▶ [Task input]:
----------
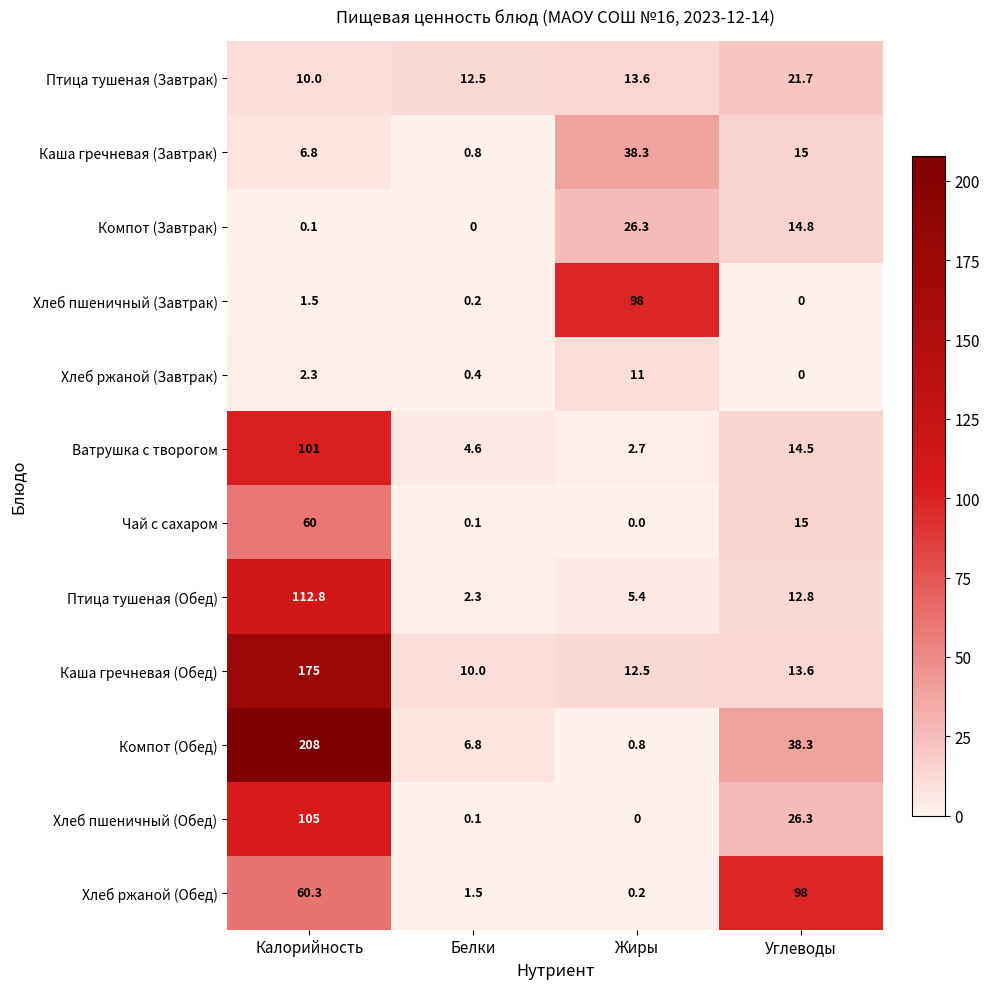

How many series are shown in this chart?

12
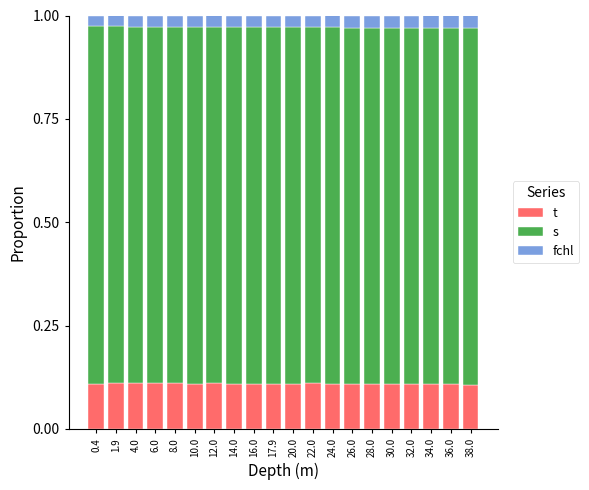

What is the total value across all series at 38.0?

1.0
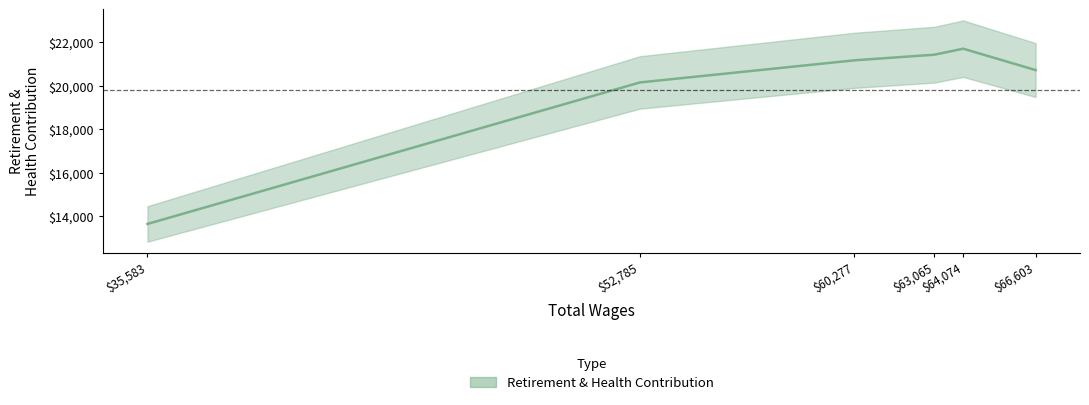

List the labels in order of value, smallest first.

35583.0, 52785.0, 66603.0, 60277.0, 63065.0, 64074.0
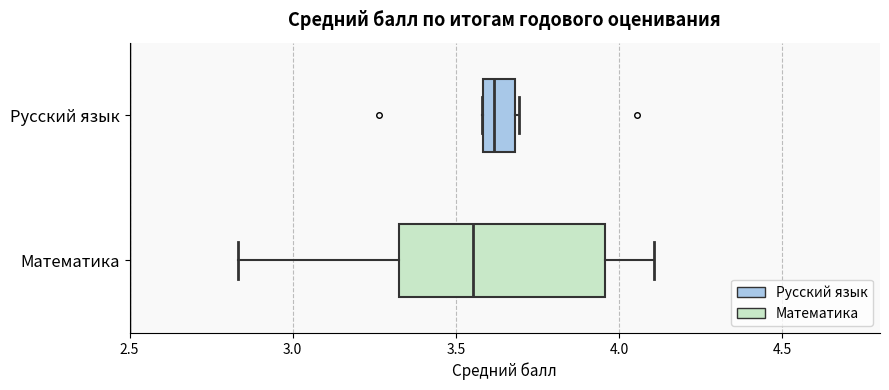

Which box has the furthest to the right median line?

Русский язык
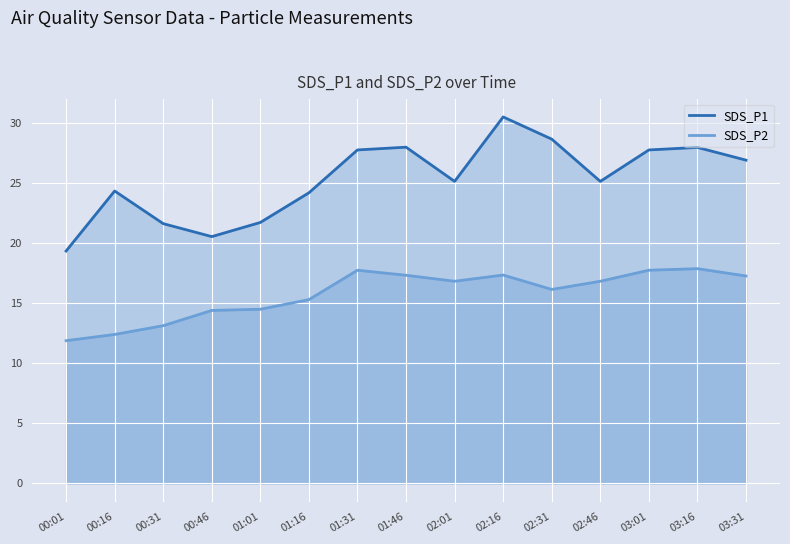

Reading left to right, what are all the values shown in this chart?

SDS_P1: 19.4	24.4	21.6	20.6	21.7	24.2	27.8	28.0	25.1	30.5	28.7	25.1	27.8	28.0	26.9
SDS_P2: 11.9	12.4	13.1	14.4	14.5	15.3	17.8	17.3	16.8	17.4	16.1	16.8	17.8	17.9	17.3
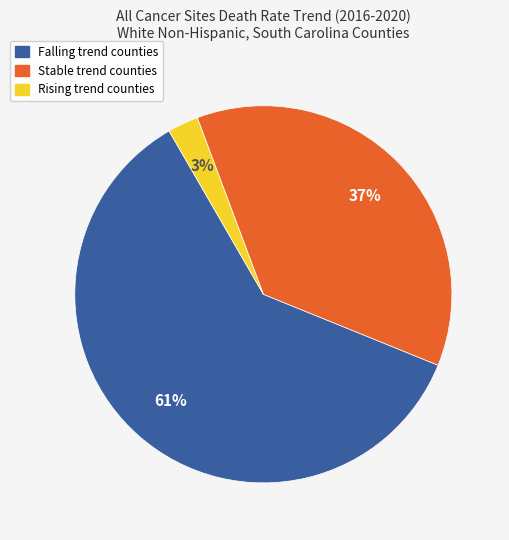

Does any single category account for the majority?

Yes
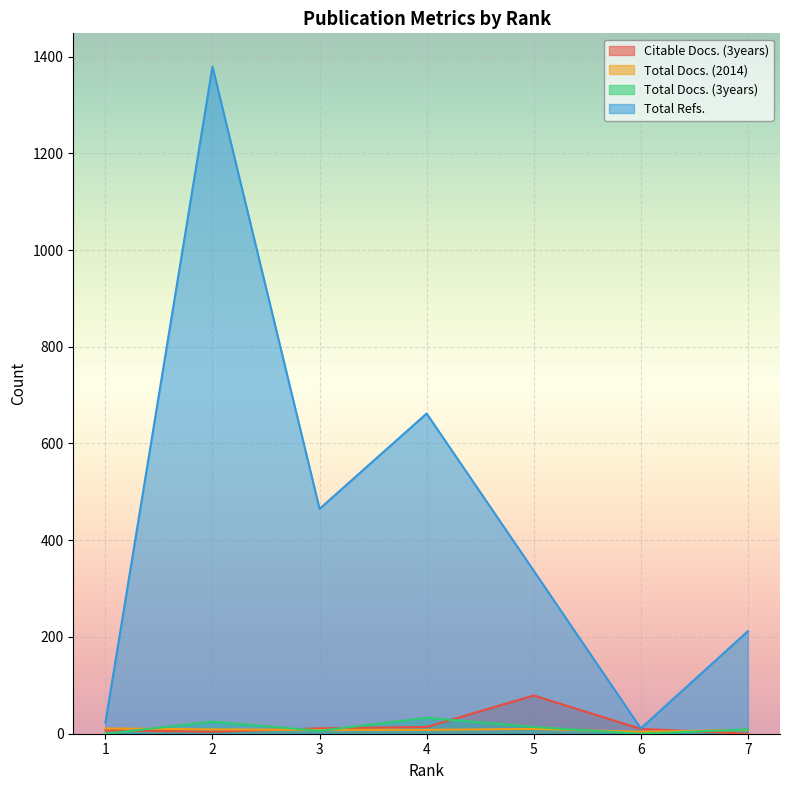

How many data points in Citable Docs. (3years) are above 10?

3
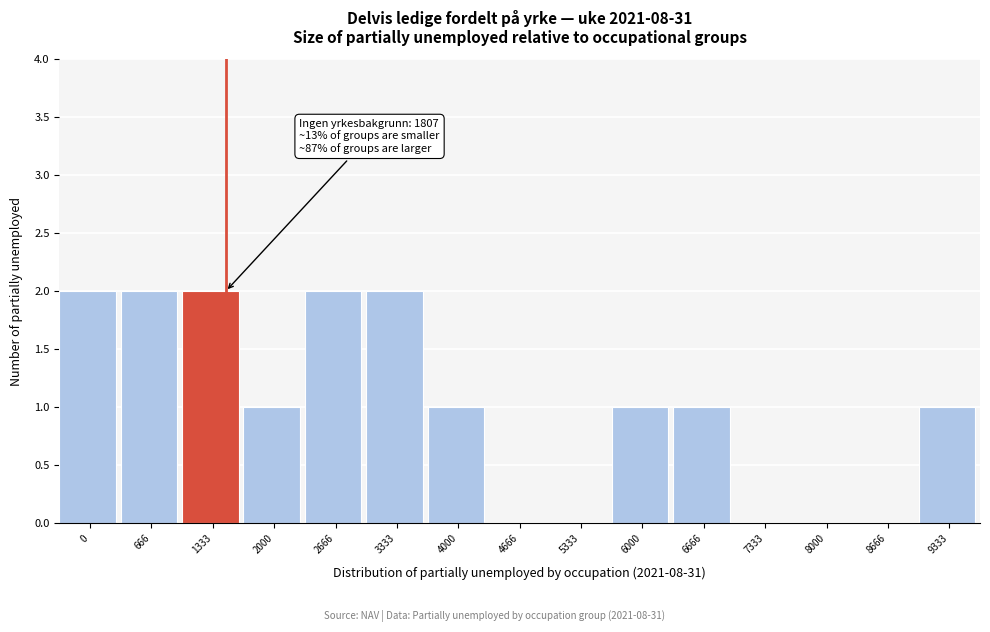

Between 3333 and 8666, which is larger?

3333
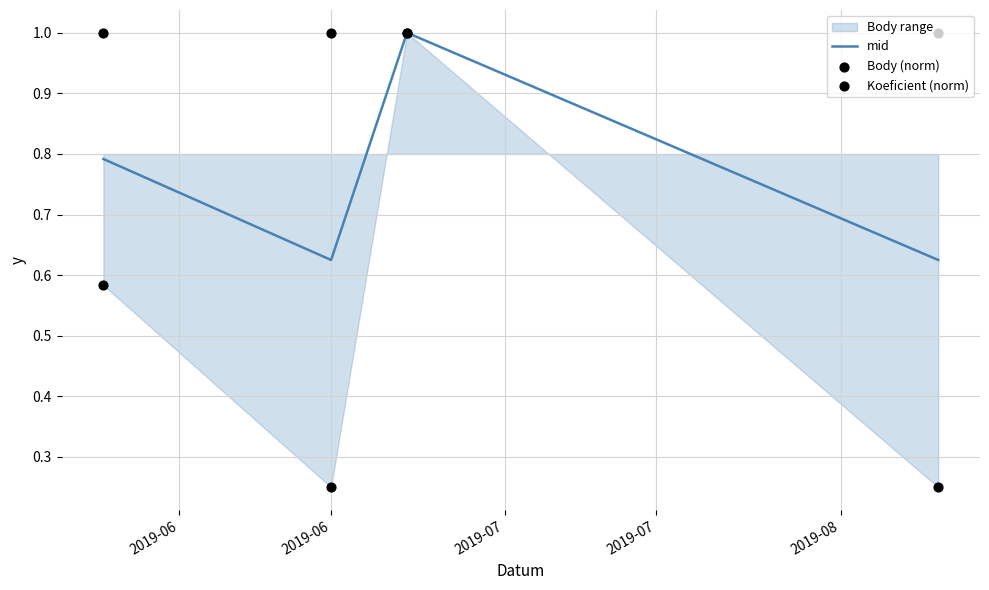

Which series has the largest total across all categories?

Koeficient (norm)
----------
▶ [What to do]:
Pull out each line in the entries above that contains the string "shown".

▶ [Answer for the task]:
How many series are shown in this chart?
Reading left to right, what are all the values shown in this chart?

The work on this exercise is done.